Stress: The Toxic Elephant in the Room
Sometime in my teen years, I attended a family reunion in Ardmore, OK. I remember it because what I saw there would somehow be the landscape for my dreams. There was a walkway outside the building we were in that would wind you around in front of a beautiful estate - at least that’s how I remember it. My daydreams about the future would often take place there, behind the 3 car garage, imagining a safe embrace of a husband and children that would thrill my soul in hopes of the future. It was a young girl’s fantasy, but also it was very peaceful. That peace has drawn me back a lot lately. The answers to my future questions are bustling around in the other room putting breakfast together. They are beautiful and more thrilling than I imagined. But managing this life is harder than I thought. More than that, the world that I find myself in today, is nothing I ever imagined and it’s turning out to be a lot harder to bear than I thought.
How are you handling things? I know many people aren’t even talking about it. Usually, there are two types of people right now. The advocates, who are really vocal about what they view as the problem or the Everything is Fine bunch who are just trying to hold it all together, hoping, pretending everything is fine.
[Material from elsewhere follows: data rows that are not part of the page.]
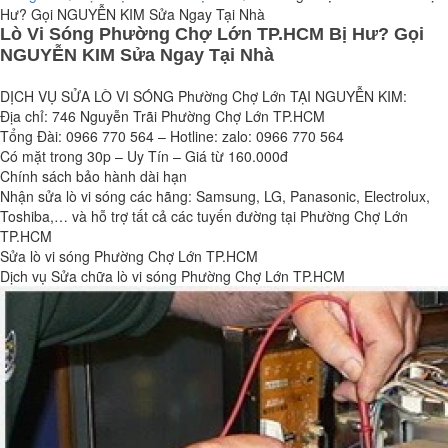
Hư? Gọi NGUYỄN KIM Sửa Ngay Tại Nhà
Lò Vi Sóng Phường Chợ Lớn TP.HCM Bị Hư? Gọi
NGUYỄN KIM Sửa Ngay Tại Nhà
DỊCH VỤ SỬA LÒ VI SÓNG Phường Chợ Lớn TẠI NGUYỄN KIM:
Địa chỉ: 746 Nguyễn Trãi Phường Chợ Lớn TP.HCM
Tổng Đài: 0966 770 564 – Hotline: zalo: 0966 770 564
Có mặt trong 30p – Uy Tín – Giá từ 160.000đ
Chính sách bảo hành dài hạn
Nhận sửa lò vi sóng các hãng: Samsung, LG, Panasonic, Electrolux,
Toshiba,… và hỗ trợ tất cả các tuyến đường tại Phường Chợ Lớn
TP.HCM
Sửa lò vi sóng Phường Chợ Lớn TP.HCM
Dịch vụ Sửa chữa lò vi sóng Phường Chợ Lớn TP.HCM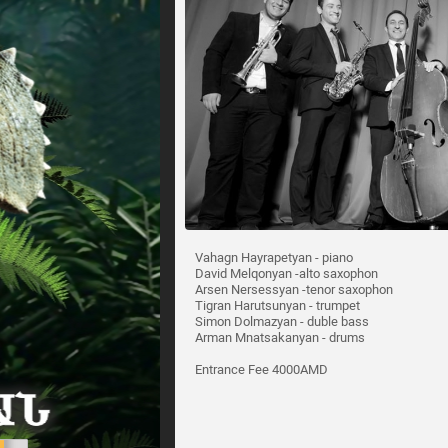
Vahagn Hayrapetyan - piano
David Melqonyan -alto saxophon
Arsen Nersessyan -tenor saxophon
Tigran Harutsunyan - trumpet
Simon Dolmazyan - duble bass
Arman Mnatsakanyan - drums
Entrance Fee 4000AMD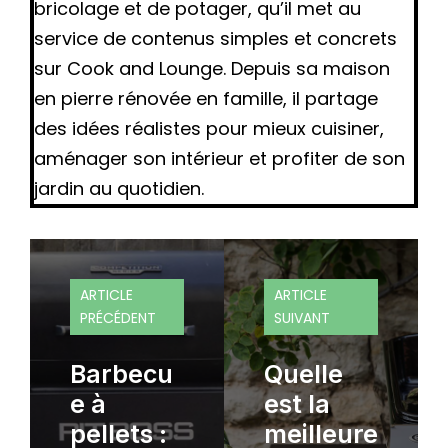
bricolage et de potager, qu’il met au
service de contenus simples et concrets
sur Cook and Lounge. Depuis sa maison
en pierre rénovée en famille, il partage
des idées réalistes pour mieux cuisiner,
aménager son intérieur et profiter de son
jardin au quotidien.
ARTICLE
ARTICLE
PRÉCÉDENT
SUIVANT
Barbecu
Quelle
e à
est la
pellets :
meilleure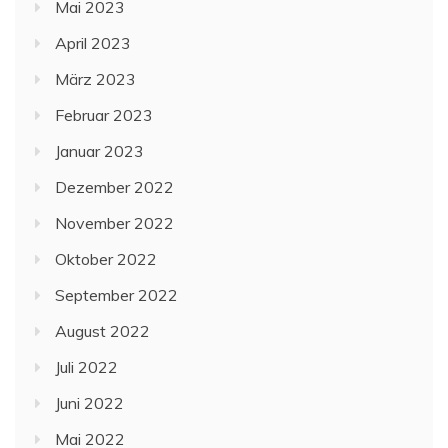
Mai 2023
April 2023
März 2023
Februar 2023
Januar 2023
Dezember 2022
November 2022
Oktober 2022
September 2022
August 2022
Juli 2022
Juni 2022
Mai 2022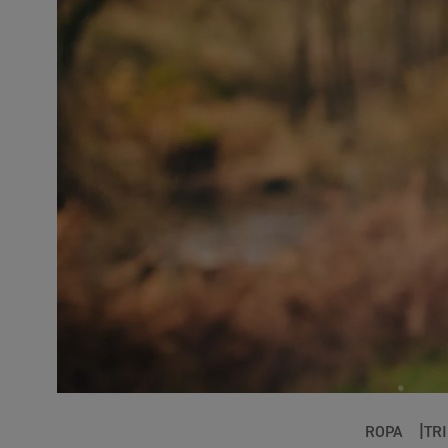
ROPA
TR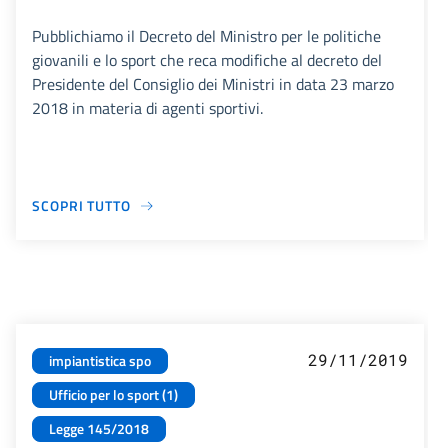
Pubblichiamo il Decreto del Ministro per le politiche
giovanili e lo sport che reca modifiche al decreto del
Presidente del Consiglio dei Ministri in data 23 marzo
2018 in materia di agenti sportivi.
SCOPRI TUTTO
29/11/2019
impiantistica spo
Ufficio per lo sport (1)
Legge 145/2018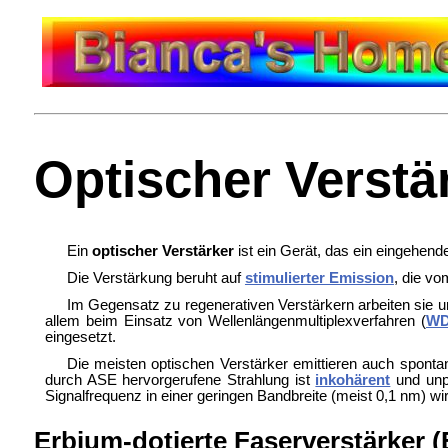
Optischer Verstä
Ein
optischer Verstärker
ist ein Gerät, das ein eingehen
Die Verstärkung beruht auf
stimulierter Emission
, die vo
Im Gegensatz zu regenerativen Verstärkern arbeiten sie 
allem beim Einsatz von Wellenlängenmultiplexverfahren (
W
eingesetzt.
Die meisten optischen Verstärker emittieren auch spont
durch ASE hervorgerufene Strahlung ist
inkohärent
und unpo
Signalfrequenz in einer geringen Bandbreite (meist 0,1 nm) w
Erbium-dotierte Faserverstärker 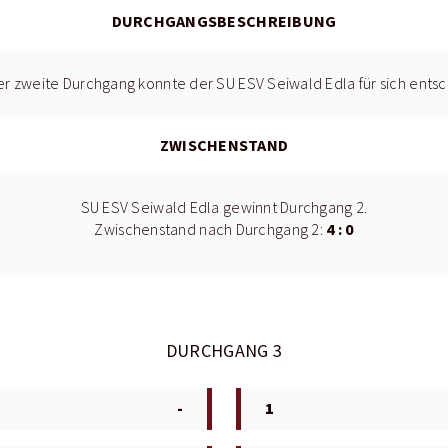
DURCHGANGSBESCHREIBUNG
r zweite Durchgang konnte der SU ESV Seiwald Edla für sich ents
ZWISCHENSTAND
SU ESV Seiwald Edla gewinnt Durchgang 2.
4 : 0
Zwischenstand nach Durchgang 2:
DURCHGANG 3
-
1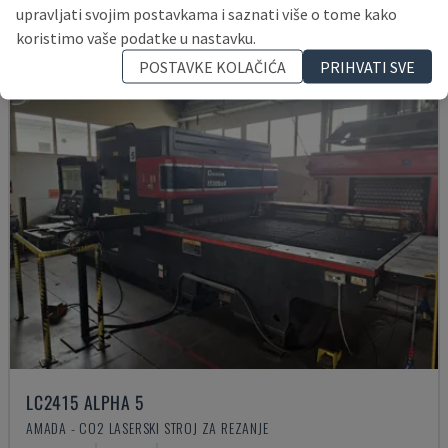
upravljati svojim postavkama i saznati više o tome kako
koristimo vaše podatke u nastavku.
POSTAVKE KOLAČIĆA
PRIHVATI SVE
LC2415 ALPHA 5
AMADA - CO2 LASERSKI STROJ ZA REZANJE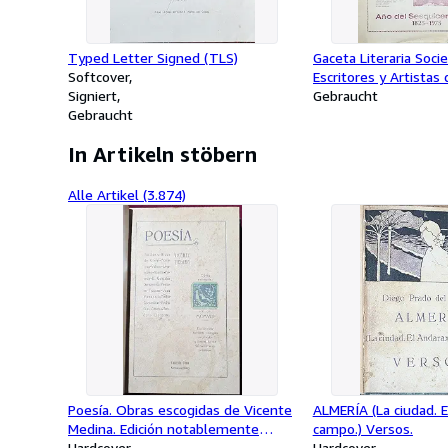
Typed Letter Signed (TLS)
Gaceta Literaria Soci
Softcover
Escritores y Artistas
Signiert
de la Sierra
Gebraucht
Gebraucht
In Artikeln stöbern
Alle Artikel (3.874)
Poesía. Obras escogidas de Vicente
ALMERÍA (La ciudad. E
Medina. Edición notablemente
campo.) Versos.
corregida por el autor y aumentada
Hardcover
Hardcover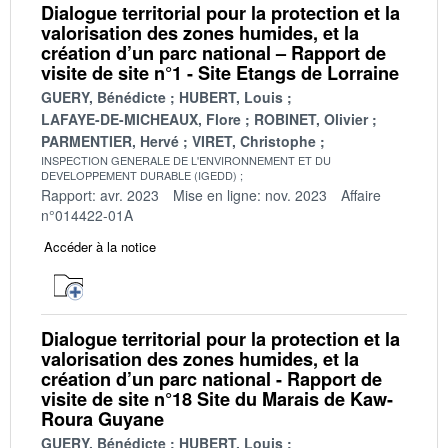
Dialogue territorial pour la protection et la
valorisation des zones humides, et la
création d’un parc national – Rapport de
visite de site n°1 - Site Etangs de Lorraine
GUERY, Bénédicte
HUBERT, Louis
LAFAYE-DE-MICHEAUX, Flore
ROBINET, Olivier
PARMENTIER, Hervé
VIRET, Christophe
INSPECTION GENERALE DE L'ENVIRONNEMENT ET DU
DEVELOPPEMENT DURABLE (IGEDD)
Rapport: avr. 2023
Mise en ligne: nov. 2023
Affaire
n°014422-01A
Accéder à la notice
Dialogue territorial pour la protection et la
valorisation des zones humides, et la
création d’un parc national - Rapport de
visite de site n°18 Site du Marais de Kaw-
Roura Guyane
GUERY, Bénédicte
HUBERT, Louis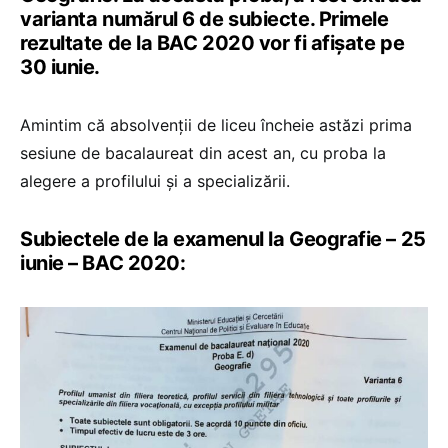
varianta numărul 6 de subiecte. Primele
rezultate de la BAC 2020 vor fi afișate pe
30 iunie.
Amintim că absolvenții de liceu încheie astăzi prima
sesiune de bacalaureat din acest an, cu proba la
alegere a profilului și a specializării.
Subiectele de la examenul la Geografie – 25
iunie – BAC 2020: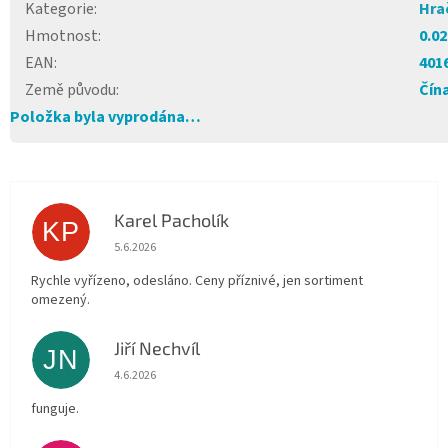
Kategorie
:
Hra
Hmotnost
:
0.02
EAN
:
401
Země původu
:
Čín
Položka byla vyprodána…
Karel Pacholík
KP
Hodnocení obchodu je 4 z 5 hvězdiček.
5.6.2026
Rychle vyřízeno, odesláno. Ceny příznivé, jen sortiment
omezený.
Jiří Nechvíl
JN
Hodnocení obchodu je 5 z 5 hvězdiček.
4.6.2026
funguje.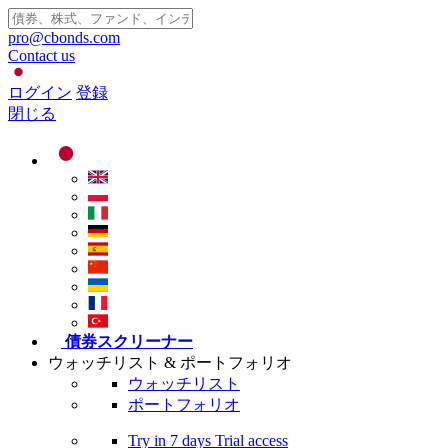
pro@cbonds.com
Contact us
ログイン
登録
閉じる
債券スクリーナー
ウォッチリスト & ポートフォリオ
ウォッチリスト
ポートフォリオ
Try in
7 days
Trial access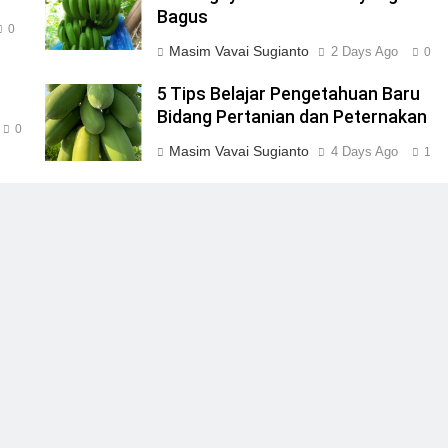
Bagus
0
Masim Vavai Sugianto
2 Days Ago
0
5 Tips Belajar Pengetahuan Baru
Bidang Pertanian dan Peternakan
0
Masim Vavai Sugianto
4 Days Ago
1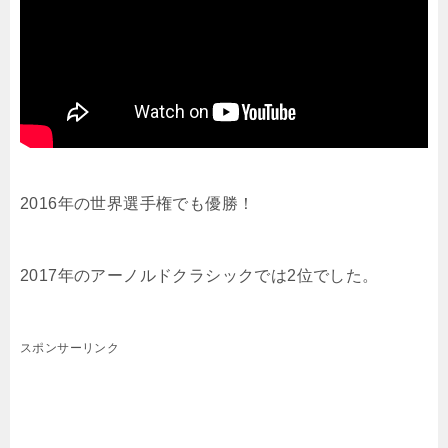
2016年の世界選手権でも優勝！
2017年のアーノルドクラシックでは2位でした。
スポンサーリンク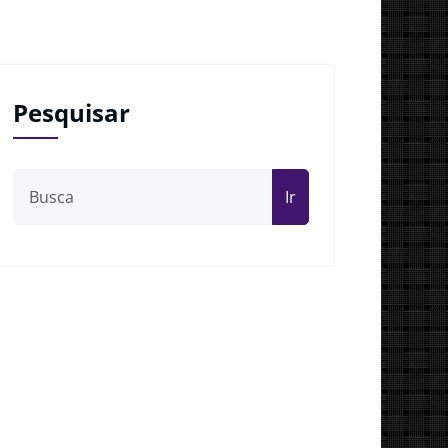
Pesquisar
Ir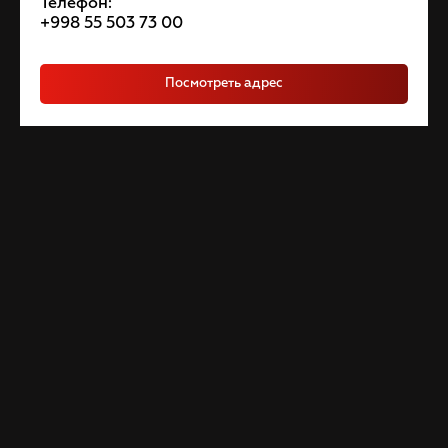
Телефон:
+998 55 503 73 00
Посмотреть адрес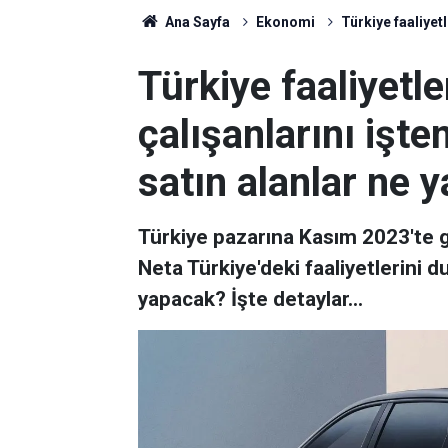
Ana Sayfa
Ekonomi
Türkiye faaliyetl
Türkiye faaliyetle
çalışanlarını işte
satın alanlar ne 
Türkiye pazarına Kasım 2023'te gi
Neta Türkiye'deki faaliyetlerini d
yapacak? İşte detaylar...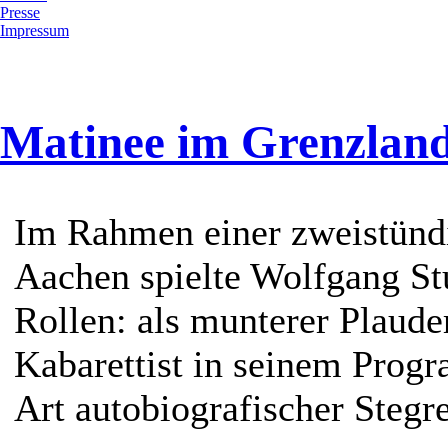
Presse
Impressum
Matinee im Grenzland
Im Rahmen einer zweistünd
Aachen spielte Wolfgang S
Rollen: als munterer Plauder
Kabarettist in seinem Prog
Art autobiografischer Stegre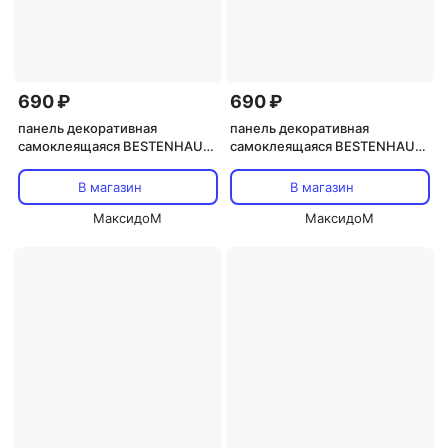
690 ₽
690 ₽
панель декоративная
панель декоративная
самоклеящаяся BESTENHAUS
самоклеящаяся BESTENHAUS
Марокко 300х300мм 4шт.
Мозаика бронза 300х300мм
4шт.
В магазин
В магазин
МаксидоМ
МаксидоМ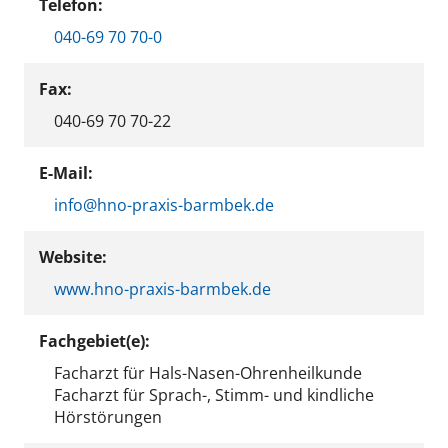
Telefon:
040-69 70 70-0
Fax:
040-69 70 70-22
E-Mail:
info@hno-praxis-barmbek.de
Website:
www.hno-praxis-barmbek.de
Fachgebiet(e):
Facharzt für Hals-Nasen-Ohrenheilkunde
Facharzt für Sprach-, Stimm- und kindliche
Hörstörungen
And honestly, I feel myself hopping the fence from one category to another when really, something else needs to be said.
The stress of what has been happening the last year and a half is toxic. The stress we are all collectively enduring is toxic. You can go argue all you want about who is to blame, but in the mean time, we are feeding on toxic fumes of chaos and mayhem. Ask any of your local teachers and they will tell you how worried they are about the mental health and safety of their kids. Violence is up. Suicide is up. Self-medicating in all kinds of forms is up. Marriages and relationships have been put to the test and many, sadly, have failed. The stress of our current state of affairs is something none of us were prepared for. It’s time we all said it out loud and admit it.
My baby is 4 1/2 which means I’m 4 1/2 years past my last pregnancy. How many years does it take to lost baby weight? It feels like it shouldn’t take that long. And truth be told, I’ve had a lot of healing to do since I carried that giant of a child (10 lbs) at 37 years old, but despite all of the healthy eating and extra moving I’ve been doing, the improvement isn’t obvious to anyone else. If I know ANYTHING about myself, I know the issue at hand is stress. I’ve never handled stress well and currently trying to manage stress of the entire world on top of my own ADHD homeschooling, housekeeping reality isn’t really working. The whole overthinking problem that’s always been there has been lit on fire and exploded onto the current climate of society. That little realm of things I can control -like the health of my body- hasn’t really been attended to. I have years of experience eating healthy and exercising so I know how to do that. I’ve never mastered chronic stress and certainly never experienced such an onslaught of different kinds of stress not letting up.
Last week’s post, Hope: The Missing Ingredient, was the beginning of this conversation that we need to have about stress. Like in an emergency, everything came to an emotional standstill a year and a half ago as we all held our breath. But as things have played out, we stayed mentally in the emergency place (for obvious reasons) and in some ways forgot about where our direction should actually be coming from. We never moved past fight or flight. Today, though, I’m trying to move on. I don’t mean that there aren’t needs or emergencies in our lives. I mean our society as a whole has a little (or a lot) of PTSD and needs to start dealing with it.
Writing this all down is my way of trying to move the stress out of me. I don’t know what works the best for you, but I want to encourage you to find it. So many of us don’t know how to constructively deal with stress and now we have a generation of children needing those skills more than anything! Unless we, as adults make space for our mental health, there will be no one to teach them. Exercise, sports, art, reading, construction, gardening, singing, there are a million things a person could do, but they likely won’t unless they recognize the value it brings to their life. As a wife and homeschooling mother, I have far too many things filling up my time to justify blocking out hours a week to write UNLESS I recognize that without it I might not be here to fill those roles in the first place. All manner of physical and mental health issues are directly affected by stress. ALL of them. With the current climate of the world (as in the world has gone crazy), we aren’t able just suck up and manage. Find and do the things that you love. In the midst of the hardships we are all facing, make that sport or hobby or quiet creative time a priority every week.
Let’s all admit that we’re struggling (I sure am!) and do better this week.
“Let us hold resolutely to the hope we profess, for He who promised is faithful. And let us consider how to spur one another on to love and good deeds. Let us not neglect meeting together, as some have made a habit, but let us encourage one another, and all the more as you see the Day approaching.”